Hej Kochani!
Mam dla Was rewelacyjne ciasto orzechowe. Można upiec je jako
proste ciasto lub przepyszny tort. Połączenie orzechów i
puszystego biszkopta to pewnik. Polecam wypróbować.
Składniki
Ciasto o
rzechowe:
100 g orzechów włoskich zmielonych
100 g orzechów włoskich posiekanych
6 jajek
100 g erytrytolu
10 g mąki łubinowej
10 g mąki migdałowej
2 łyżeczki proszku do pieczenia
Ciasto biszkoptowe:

---------------

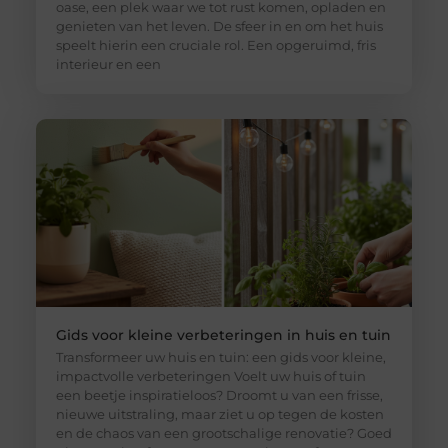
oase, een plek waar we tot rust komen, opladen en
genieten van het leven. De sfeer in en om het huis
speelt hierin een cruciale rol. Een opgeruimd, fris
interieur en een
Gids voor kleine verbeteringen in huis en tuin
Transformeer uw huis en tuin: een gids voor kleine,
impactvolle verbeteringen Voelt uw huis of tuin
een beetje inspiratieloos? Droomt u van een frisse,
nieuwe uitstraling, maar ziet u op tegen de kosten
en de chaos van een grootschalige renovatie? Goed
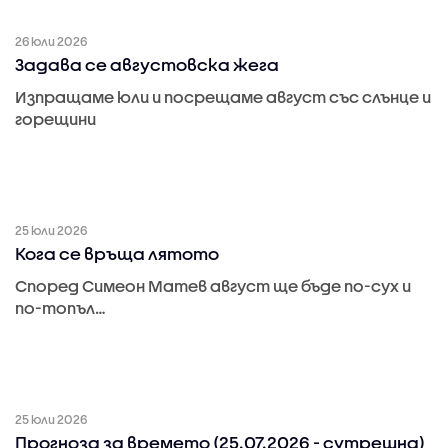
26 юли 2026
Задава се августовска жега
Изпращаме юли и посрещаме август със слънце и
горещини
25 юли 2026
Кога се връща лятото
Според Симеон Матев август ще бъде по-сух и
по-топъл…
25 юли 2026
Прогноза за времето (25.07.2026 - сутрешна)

---------------

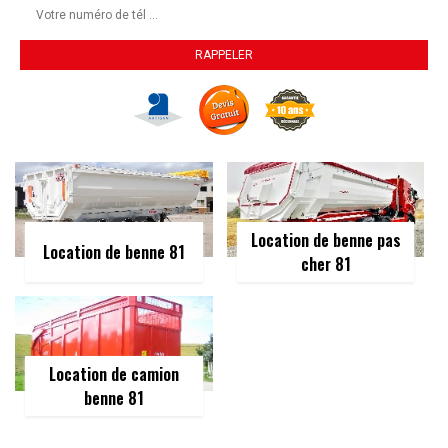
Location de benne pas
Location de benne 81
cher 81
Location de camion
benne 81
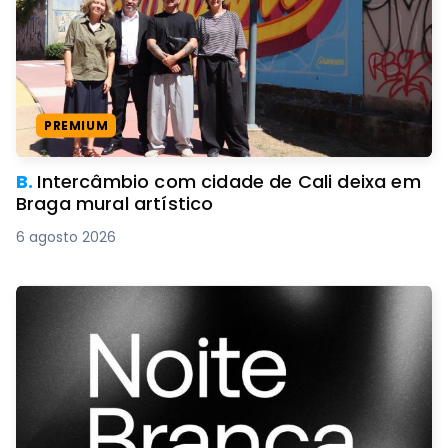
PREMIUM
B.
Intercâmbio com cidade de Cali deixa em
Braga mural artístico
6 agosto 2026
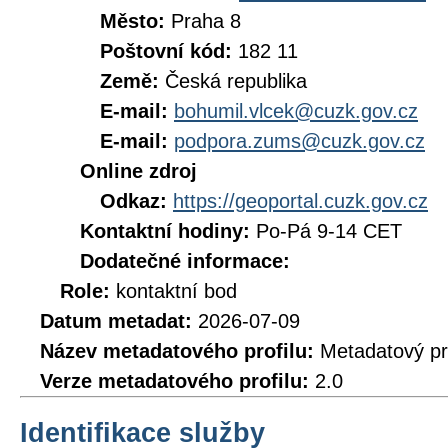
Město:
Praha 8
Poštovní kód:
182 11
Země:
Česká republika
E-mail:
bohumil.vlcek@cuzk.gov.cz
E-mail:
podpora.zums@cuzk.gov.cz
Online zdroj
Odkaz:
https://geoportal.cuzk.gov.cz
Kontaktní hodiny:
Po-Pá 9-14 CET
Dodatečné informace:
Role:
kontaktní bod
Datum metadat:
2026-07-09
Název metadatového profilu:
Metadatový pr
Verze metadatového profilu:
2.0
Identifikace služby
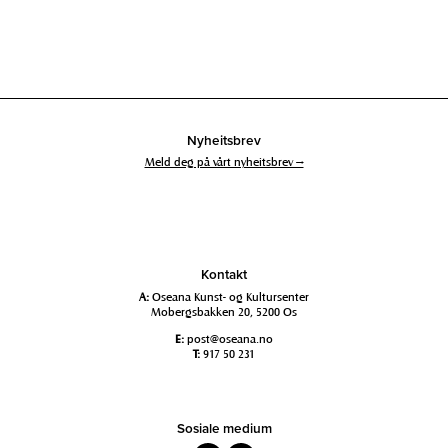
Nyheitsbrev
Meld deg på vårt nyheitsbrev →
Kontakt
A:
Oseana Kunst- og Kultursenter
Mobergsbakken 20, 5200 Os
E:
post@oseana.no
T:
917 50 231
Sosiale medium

---------------

* Exercise
Only lines that include "voor" belong in the answer; copy all of them from the listing.

* Task response
Gids voor kleine verbeteringen in huis en tuin
Transformeer uw huis en tuin: een gids voor kleine,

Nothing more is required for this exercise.